The big question then becomes: How difficult would it be for the United States to convert all net content declarations in cosmetics to a metric system? Some suggest the American public would not understand and utilize the metric system when purchasing cosmetics. This author believes this is simply not true since every day, millions of Americans buy soda, wine and spirits by the metric system. The nutrition labels on foods are also metric, and American consumers seem to have no problem with that.

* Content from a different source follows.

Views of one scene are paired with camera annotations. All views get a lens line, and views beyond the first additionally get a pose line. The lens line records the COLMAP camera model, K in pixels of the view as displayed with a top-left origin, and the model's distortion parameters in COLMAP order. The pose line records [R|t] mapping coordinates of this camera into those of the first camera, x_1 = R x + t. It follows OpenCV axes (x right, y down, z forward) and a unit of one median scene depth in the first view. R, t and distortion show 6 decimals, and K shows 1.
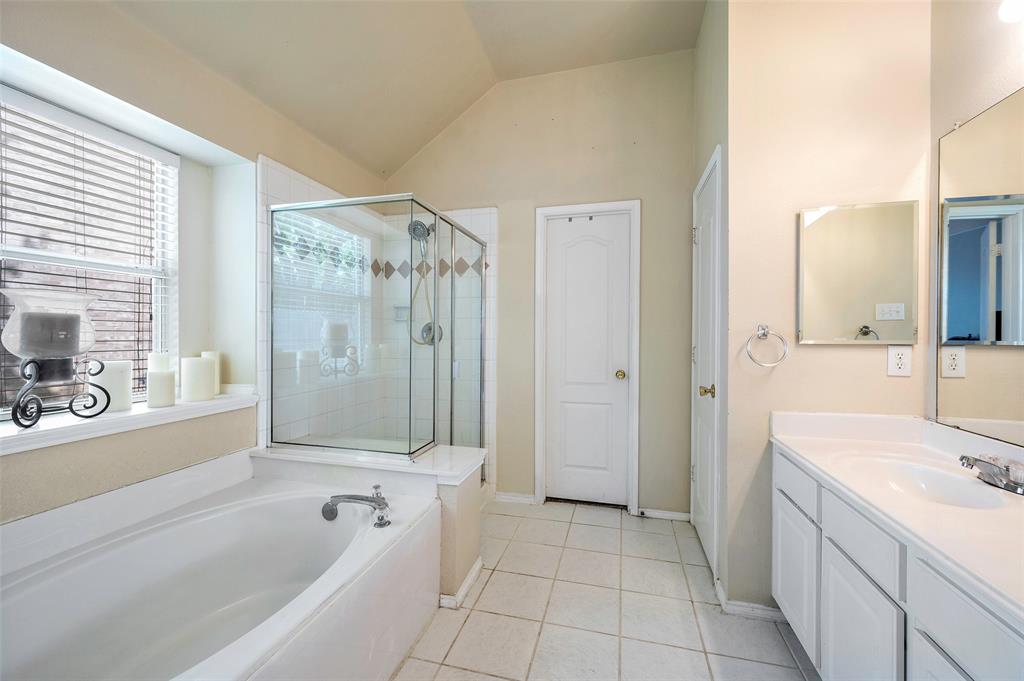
lens RADIAL K [[415.7, 0, 512.0], [0, 415.7, 340.5], [0, 0, 1]] dist [0.001506, -0.000033]
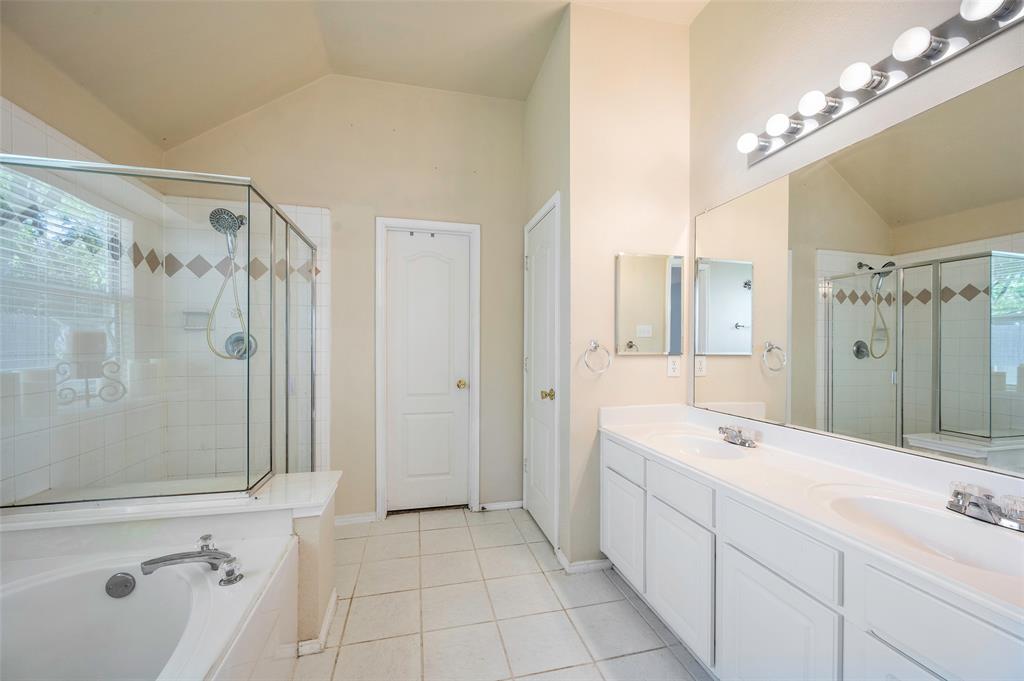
lens RADIAL K [[397.6, 0, 512.9], [0, 397.6, 354.2], [0, 0, 1]] dist [-0.001998, -0.000285]
pose [[0.876194, -0.006912, 0.481910, -0.128652], [0.004474, 0.999971, 0.006208, -0.002105], [-0.481939, -0.003284, 0.876199, 0.034829]]
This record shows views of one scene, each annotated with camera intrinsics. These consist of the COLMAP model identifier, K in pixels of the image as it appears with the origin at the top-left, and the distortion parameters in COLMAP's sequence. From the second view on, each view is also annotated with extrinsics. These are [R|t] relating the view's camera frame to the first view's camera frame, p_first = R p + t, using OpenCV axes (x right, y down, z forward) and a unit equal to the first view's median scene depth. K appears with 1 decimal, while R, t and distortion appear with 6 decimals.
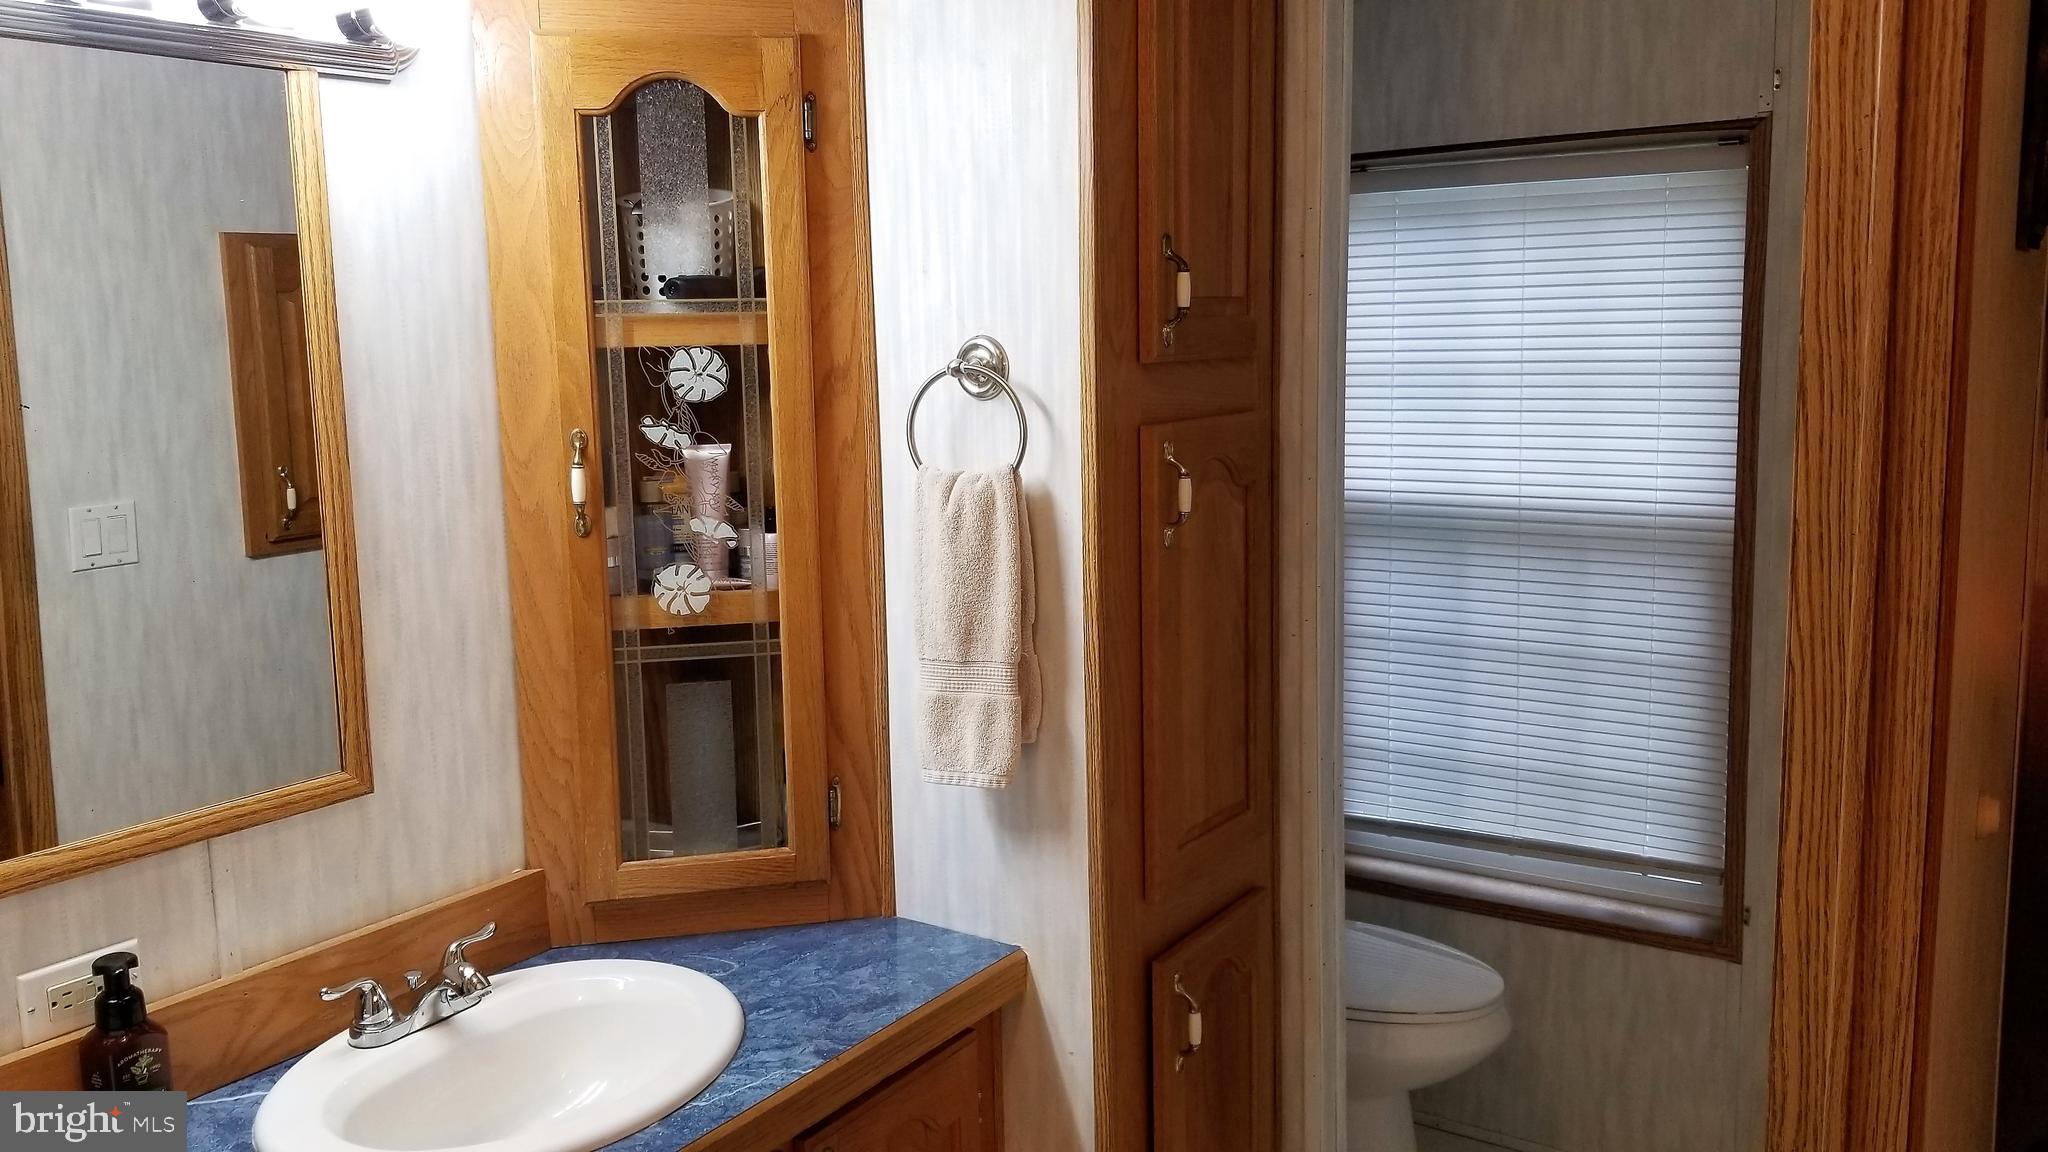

In this author’s opinion, the United States should join the rest of the world and use the metric system for personal care products; currently, the United States Metric Association is lobbying for a nationwide conversion to metric. The United States should define net contents by how they are filled and not their form. And in relation to the Estimated Symbol, perhaps if the United States allowed only metric units, the EU would allow the mark to be listed, along with a minimum fill.
Comments on the CPSC
Aside from unrest regarding net content labeling and debate over the metric system, inquiries recently have risen regarding the regulatory jurisdiction of the Consumer Product Safety Commission (CPSC), which was established by the US Congress in 1972 and began functioning in 1973. On Aug. 14, 2008, the Consumer Product Safety Improvement Act of 2008 (Public Law 110–314) (CPSIA) was passed, restricting lead content to 300 ppm in 2009 and 100 ppm by 2011, and banning diethylhexyl phthalate, dibutyl phthalate and benzyl butyl phthalate from toys for children younger than 12 years of age. Major retailers promptly began sending letters to cosmetic companies demanding compliance with this new law. However, personal care products and cosmetics are regulated by the FDA, not the CPSC.